Strategi Antiperang Gerilya Modern di Laut Melawan UAV, USV, dan UUV
Buku
ini terinspirasi strategi Sri Lanka menghadapi Sea Tiger LTTE, Rusia menghadapi
serangan USV Ukraina, dan Amerika Serikat menghadapi serangan Houthi. Perang
gerilya modern di laut tidak hanya dilakukan oleh Negara seperti Ukraina, namun
juga oleh aktor nonnegara seperti Houthi.
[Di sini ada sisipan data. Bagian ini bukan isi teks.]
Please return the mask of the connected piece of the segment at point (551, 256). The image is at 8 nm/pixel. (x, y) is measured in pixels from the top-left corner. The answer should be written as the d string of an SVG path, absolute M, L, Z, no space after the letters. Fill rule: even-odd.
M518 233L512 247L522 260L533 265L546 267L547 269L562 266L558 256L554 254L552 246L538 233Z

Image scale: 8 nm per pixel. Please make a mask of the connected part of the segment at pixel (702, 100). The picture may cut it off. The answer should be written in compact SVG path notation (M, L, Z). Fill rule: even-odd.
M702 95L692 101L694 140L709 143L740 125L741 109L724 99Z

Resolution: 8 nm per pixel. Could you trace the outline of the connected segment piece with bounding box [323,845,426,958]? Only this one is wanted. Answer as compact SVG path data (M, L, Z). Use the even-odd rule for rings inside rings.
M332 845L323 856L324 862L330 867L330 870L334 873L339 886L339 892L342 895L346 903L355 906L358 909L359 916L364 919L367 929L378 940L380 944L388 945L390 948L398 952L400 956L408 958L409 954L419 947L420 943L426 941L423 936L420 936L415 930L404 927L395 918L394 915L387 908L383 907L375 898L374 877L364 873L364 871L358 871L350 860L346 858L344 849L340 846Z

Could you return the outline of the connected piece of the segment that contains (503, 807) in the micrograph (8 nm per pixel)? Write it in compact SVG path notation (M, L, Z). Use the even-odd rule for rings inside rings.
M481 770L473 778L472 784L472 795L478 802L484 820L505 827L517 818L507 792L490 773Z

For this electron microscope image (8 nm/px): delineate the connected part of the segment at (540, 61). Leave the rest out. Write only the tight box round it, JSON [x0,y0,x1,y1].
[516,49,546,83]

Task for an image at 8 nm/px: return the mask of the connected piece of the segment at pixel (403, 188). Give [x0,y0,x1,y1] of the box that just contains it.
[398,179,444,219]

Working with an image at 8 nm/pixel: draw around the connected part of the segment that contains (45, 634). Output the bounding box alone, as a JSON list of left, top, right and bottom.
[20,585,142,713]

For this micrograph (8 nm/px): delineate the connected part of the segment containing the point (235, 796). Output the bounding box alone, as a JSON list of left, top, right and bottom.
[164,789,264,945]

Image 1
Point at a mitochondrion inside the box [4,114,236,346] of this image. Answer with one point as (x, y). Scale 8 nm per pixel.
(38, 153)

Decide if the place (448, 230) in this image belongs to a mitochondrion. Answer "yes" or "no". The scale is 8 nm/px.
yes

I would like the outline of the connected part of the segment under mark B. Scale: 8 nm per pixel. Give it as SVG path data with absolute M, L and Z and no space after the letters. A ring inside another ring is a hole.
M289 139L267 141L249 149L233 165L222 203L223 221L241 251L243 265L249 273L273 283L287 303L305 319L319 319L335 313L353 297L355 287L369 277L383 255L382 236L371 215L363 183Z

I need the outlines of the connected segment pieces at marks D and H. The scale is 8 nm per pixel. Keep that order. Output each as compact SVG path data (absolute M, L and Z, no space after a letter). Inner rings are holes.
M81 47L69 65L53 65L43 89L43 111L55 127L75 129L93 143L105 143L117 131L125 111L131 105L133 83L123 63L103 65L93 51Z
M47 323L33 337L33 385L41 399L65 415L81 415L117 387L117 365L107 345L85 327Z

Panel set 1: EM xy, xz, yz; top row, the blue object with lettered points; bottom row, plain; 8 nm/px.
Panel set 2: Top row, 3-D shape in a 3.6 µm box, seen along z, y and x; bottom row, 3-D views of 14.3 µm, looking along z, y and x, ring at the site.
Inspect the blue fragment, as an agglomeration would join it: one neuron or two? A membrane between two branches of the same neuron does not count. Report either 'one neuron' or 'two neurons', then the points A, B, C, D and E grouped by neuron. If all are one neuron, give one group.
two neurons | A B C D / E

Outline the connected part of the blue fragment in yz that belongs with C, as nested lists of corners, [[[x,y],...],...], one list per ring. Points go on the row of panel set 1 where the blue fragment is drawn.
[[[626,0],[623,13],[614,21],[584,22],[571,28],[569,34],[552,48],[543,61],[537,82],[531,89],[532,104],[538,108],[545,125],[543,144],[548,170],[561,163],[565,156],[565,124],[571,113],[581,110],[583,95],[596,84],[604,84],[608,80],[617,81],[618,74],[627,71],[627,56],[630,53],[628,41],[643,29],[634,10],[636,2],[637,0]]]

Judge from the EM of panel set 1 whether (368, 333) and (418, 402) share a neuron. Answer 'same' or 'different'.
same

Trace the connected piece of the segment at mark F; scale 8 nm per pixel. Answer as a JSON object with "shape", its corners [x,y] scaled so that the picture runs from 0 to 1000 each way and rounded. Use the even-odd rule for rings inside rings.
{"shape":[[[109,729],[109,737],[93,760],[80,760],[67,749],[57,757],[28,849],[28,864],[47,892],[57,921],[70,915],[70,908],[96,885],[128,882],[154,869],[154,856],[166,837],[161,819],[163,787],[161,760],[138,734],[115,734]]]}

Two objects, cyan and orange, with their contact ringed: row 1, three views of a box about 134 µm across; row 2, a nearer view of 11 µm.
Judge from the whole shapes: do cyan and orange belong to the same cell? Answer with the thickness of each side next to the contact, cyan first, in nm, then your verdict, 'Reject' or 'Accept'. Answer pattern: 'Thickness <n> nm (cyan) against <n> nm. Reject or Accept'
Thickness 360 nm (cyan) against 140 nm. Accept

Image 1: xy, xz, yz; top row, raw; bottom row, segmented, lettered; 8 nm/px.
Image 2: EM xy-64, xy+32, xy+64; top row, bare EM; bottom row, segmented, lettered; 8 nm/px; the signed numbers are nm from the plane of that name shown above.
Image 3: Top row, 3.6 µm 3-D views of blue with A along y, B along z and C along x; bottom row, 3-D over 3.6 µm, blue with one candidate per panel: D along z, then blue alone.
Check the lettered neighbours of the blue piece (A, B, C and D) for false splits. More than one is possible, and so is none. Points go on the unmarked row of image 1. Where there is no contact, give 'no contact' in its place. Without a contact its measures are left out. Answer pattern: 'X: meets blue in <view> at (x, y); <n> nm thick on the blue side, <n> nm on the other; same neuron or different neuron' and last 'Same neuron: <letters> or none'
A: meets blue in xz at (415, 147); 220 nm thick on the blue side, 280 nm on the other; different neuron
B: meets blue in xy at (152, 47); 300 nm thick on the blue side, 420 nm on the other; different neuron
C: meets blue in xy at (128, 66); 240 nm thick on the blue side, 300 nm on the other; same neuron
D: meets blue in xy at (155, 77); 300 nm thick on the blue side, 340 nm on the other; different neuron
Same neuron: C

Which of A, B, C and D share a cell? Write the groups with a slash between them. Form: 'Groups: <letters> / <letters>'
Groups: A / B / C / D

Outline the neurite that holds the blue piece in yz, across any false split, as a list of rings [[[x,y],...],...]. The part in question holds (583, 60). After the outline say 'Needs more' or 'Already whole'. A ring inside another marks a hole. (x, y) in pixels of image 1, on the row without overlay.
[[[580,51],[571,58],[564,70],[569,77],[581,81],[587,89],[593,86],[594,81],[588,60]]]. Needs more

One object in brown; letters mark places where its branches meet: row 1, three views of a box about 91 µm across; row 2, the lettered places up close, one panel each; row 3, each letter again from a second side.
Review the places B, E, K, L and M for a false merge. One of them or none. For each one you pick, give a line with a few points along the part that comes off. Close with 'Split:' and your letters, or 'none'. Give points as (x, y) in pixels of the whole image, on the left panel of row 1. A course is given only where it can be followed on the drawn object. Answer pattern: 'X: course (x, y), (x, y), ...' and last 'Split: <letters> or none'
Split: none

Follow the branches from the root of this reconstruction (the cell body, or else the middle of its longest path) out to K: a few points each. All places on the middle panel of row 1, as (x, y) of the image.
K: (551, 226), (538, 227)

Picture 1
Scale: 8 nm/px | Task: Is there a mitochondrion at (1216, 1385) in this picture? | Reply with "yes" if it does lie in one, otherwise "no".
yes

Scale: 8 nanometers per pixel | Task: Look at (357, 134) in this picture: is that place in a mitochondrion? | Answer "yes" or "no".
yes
Sehingga strategi anti perang gerilya
modern di laut melawan UAV, USV, dan UUV
tidak hanya dilakukan oleh Negara dengan kekuatan militer besar seperti Amerika
Serikat dan Rusia, namun juga negara berkembang seperti Sri Lanka.
Strategi
perang gerilya laut maupun anti gerilya laut modern sangat sesuai dengan konsep
perang berlarut yang dikemukakan oleh Menteri Pertahanan RI dalam kerangka
defensif aktif, yaitu strategi pertahanan yang menekankan kemampuan bertahan
jangka panjang, mematahkan kehendak lawan, serta memaksimalkan seluruh sumber
daya nasional untuk menghadapi konflik.
Drone kamiakze UAV, USV, maupun
UUV secara langsung sesuai dengan karakter perang berlarut karena bersifat
relatif murah, dapat diproduksi massal, mudah diganti ketika hilang, serta
mampu memberikan efek tempur dan intelijen yang penting tanpa mengorbankan
personel. Swarm attack juga sesuai dengan konsep “Hellscape”, sebuah doktrin
yang bertujuan membanjiri zona pertempuran dengan ribuan drone otonom murah
sebagai serangan kamikaze. Penulis juga menyertakan pengalaman dalam
menciptakan maritime kamikaze drone yang dapat berfungsi sebagai USV dan UAV
sebagai sasaran dalam sarana latihan menghadapi perang gerilya modern di laut.